The same equation holds regardless of the end conditions. The end conditions define the constants of integration when getting $y(x)$.

Example

Rectangular beam with elasticity $E$ and length $L$ is loaded in the middle by force $P$, and fixed at the ends.

  1. Look up in the lists of area moments $I_{xx} = \frac{b^2+h^2}{12}$ where $b$ is base of rectangle cross section and $h$ the height.
  2. The internal moment a distance $x$ from one of the ends (I call A) is $M(x)=M_A - x\,A_y$ with $A_y$ the vertical reaction force, and $M_A$ the reaction moment at A. Force and moment exist in order to enforce the no displacement and no slope at A constraints.

GIVEN REQUEST A: Reproduce the stretch of the listing from the line that contains "collector number: 681" through the line that contains "state / province: Illinois", word for word.
The listing that comes next has no connection to the passage on beam deflection.

Dataset rows:
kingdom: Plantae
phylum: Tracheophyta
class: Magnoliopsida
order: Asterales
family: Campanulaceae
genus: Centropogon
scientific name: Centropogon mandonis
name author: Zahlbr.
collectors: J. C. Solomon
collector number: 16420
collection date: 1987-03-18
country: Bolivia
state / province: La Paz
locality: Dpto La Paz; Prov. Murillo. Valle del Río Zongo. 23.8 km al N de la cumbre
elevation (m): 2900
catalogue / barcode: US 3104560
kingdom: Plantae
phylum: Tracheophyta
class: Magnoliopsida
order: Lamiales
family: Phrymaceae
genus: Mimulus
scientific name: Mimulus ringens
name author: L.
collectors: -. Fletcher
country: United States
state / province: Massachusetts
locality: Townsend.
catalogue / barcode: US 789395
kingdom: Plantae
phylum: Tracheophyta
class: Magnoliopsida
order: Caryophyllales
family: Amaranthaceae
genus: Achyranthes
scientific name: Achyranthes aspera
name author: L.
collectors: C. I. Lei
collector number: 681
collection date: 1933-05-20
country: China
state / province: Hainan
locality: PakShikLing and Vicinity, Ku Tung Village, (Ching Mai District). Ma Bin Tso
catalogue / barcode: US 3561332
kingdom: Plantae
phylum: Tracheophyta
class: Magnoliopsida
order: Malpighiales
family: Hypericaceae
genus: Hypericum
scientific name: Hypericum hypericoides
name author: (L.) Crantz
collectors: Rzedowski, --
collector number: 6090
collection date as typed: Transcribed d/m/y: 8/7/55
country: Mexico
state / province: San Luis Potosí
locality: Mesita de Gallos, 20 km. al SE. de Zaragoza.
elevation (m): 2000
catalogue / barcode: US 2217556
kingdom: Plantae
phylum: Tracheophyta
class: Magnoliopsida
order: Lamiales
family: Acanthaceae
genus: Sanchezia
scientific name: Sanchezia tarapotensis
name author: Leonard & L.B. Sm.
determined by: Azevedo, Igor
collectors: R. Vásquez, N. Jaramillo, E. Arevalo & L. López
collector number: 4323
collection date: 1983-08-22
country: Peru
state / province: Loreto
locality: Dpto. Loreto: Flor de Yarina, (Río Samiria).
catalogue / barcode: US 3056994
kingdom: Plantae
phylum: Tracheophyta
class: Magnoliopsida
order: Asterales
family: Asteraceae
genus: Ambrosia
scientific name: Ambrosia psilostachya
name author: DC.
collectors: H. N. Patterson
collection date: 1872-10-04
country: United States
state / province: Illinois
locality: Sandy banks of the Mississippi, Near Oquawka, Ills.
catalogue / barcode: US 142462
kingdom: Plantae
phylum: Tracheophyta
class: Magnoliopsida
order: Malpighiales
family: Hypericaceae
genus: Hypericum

GIVEN REQUEST B: Write out the stretch of the passage on beam deflection from "Rectangular beam with" through "and $h$ the height.", word for word.

WORKED SOLUTION A:
collector number: 681
collection date: 1933-05-20
country: China
state / province: Hainan
locality: PakShikLing and Vicinity, Ku Tung Village, (Ching Mai District). Ma Bin Tso
catalogue / barcode: US 3561332
kingdom: Plantae
phylum: Tracheophyta
class: Magnoliopsida
order: Malpighiales
family: Hypericaceae
genus: Hypericum
scientific name: Hypericum hypericoides
name author: (L.) Crantz
collectors: Rzedowski, --
collector number: 6090
collection date as typed: Transcribed d/m/y: 8/7/55
country: Mexico
state / province: San Luis Potosí
locality: Mesita de Gallos, 20 km. al SE. de Zaragoza.
elevation (m): 2000
catalogue / barcode: US 2217556
kingdom: Plantae
phylum: Tracheophyta
class: Magnoliopsida
order: Lamiales
family: Acanthaceae
genus: Sanchezia
scientific name: Sanchezia tarapotensis
name author: Leonard & L.B. Sm.
determined by: Azevedo, Igor
collectors: R. Vásquez, N. Jaramillo, E. Arevalo & L. López
collector number: 4323
collection date: 1983-08-22
country: Peru
state / province: Loreto
locality: Dpto. Loreto: Flor de Yarina, (Río Samiria).
catalogue / barcode: US 3056994
kingdom: Plantae
phylum: Tracheophyta
class: Magnoliopsida
order: Asterales
family: Asteraceae
genus: Ambrosia
scientific name: Ambrosia psilostachya
name author: DC.
collectors: H. N. Patterson
collection date: 1872-10-04
country: United States
state / province: Illinois

WORKED SOLUTION B:
Rectangular beam with elasticity $E$ and length $L$ is loaded in the middle by force $P$, and fixed at the ends.

  1. Look up in the lists of area moments $I_{xx} = \frac{b^2+h^2}{12}$ where $b$ is base of rectangle cross section and $h$ the height.